Please give an exact transcription of the lines below, from the one that contains "line: (397, 594)" to the very last, with no other lines.

---+---

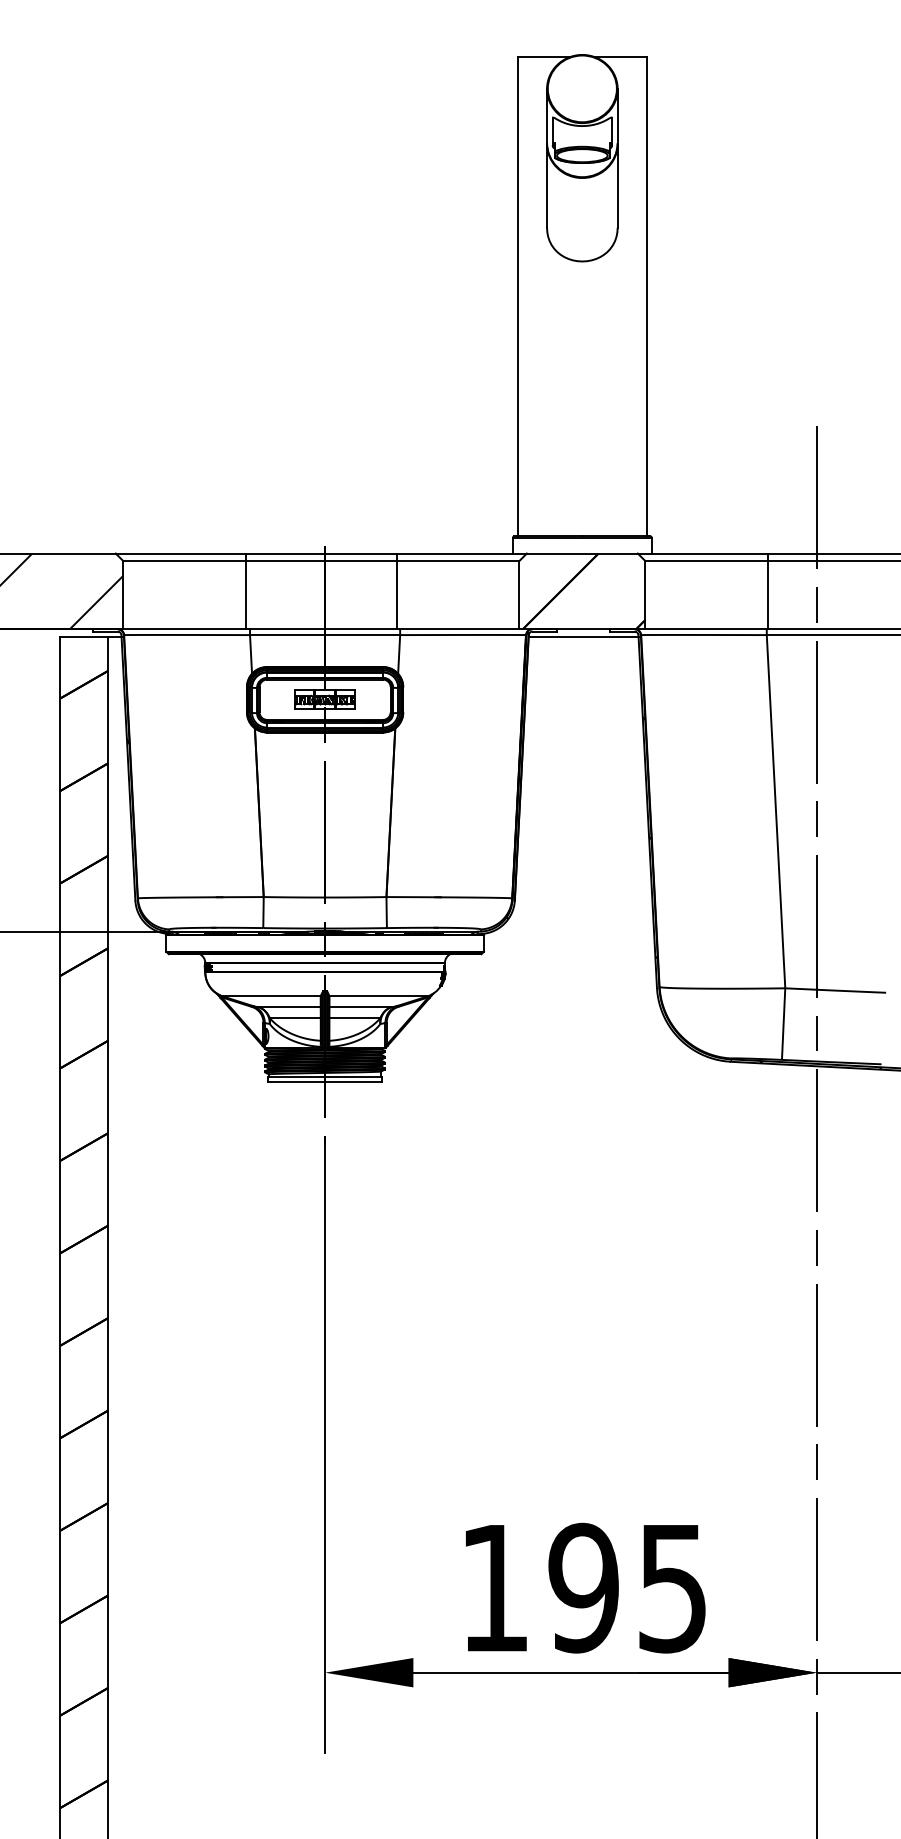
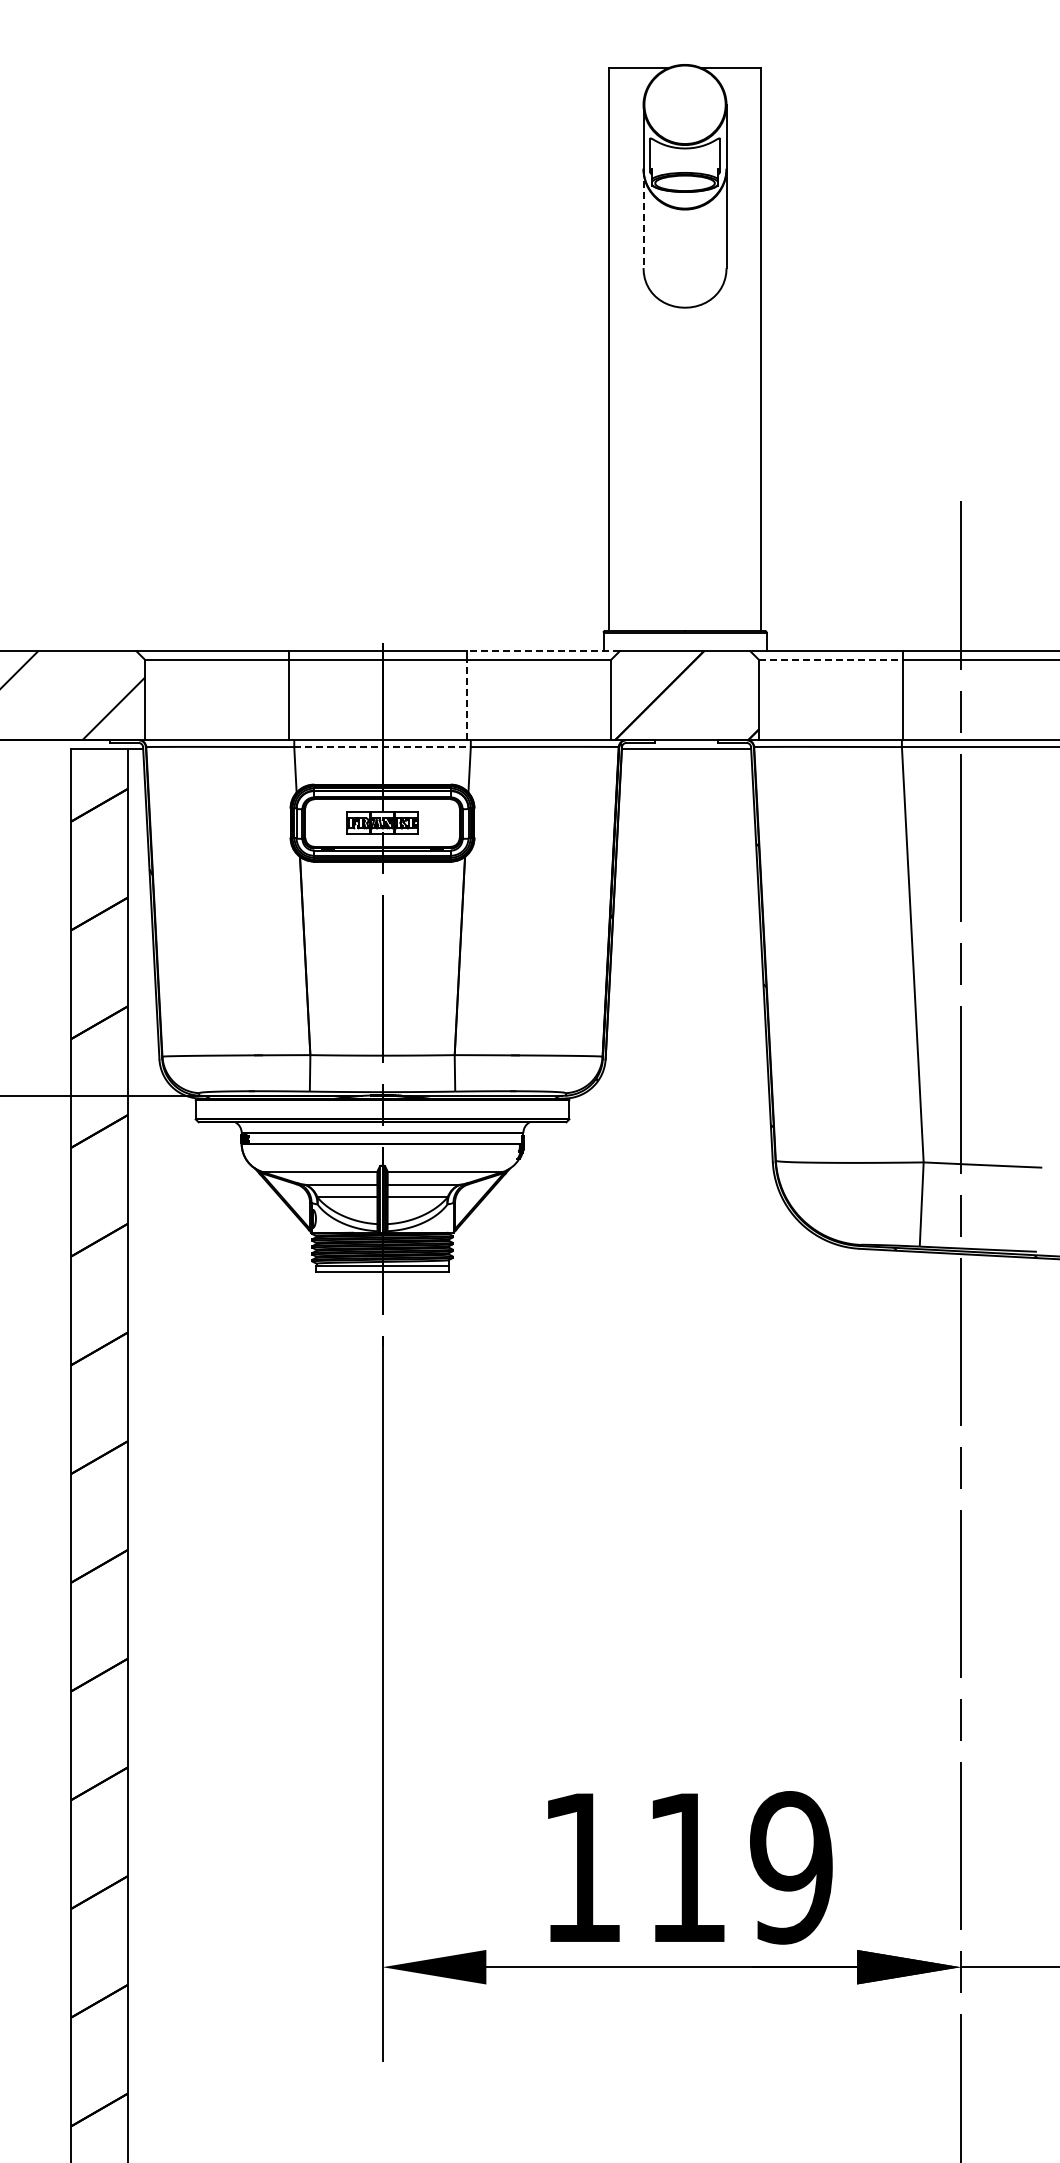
line: (547, 186) -> (643, 219), solid -> dashed
line: (461, 553) -> (542, 651), solid -> dashed
line: (706, 561) -> (831, 660), solid -> dashed
line: (397, 594) -> (467, 699), solid -> dashed
line: (325, 635) -> (383, 747), solid -> dashed
text: (627, 1587) -> (738, 1867), 195 -> 119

---+---

**EXERCISE RESULT**
line: (397, 594) -> (467, 699), solid -> dashed
line: (325, 635) -> (383, 747), solid -> dashed
text: (627, 1587) -> (738, 1867), 195 -> 119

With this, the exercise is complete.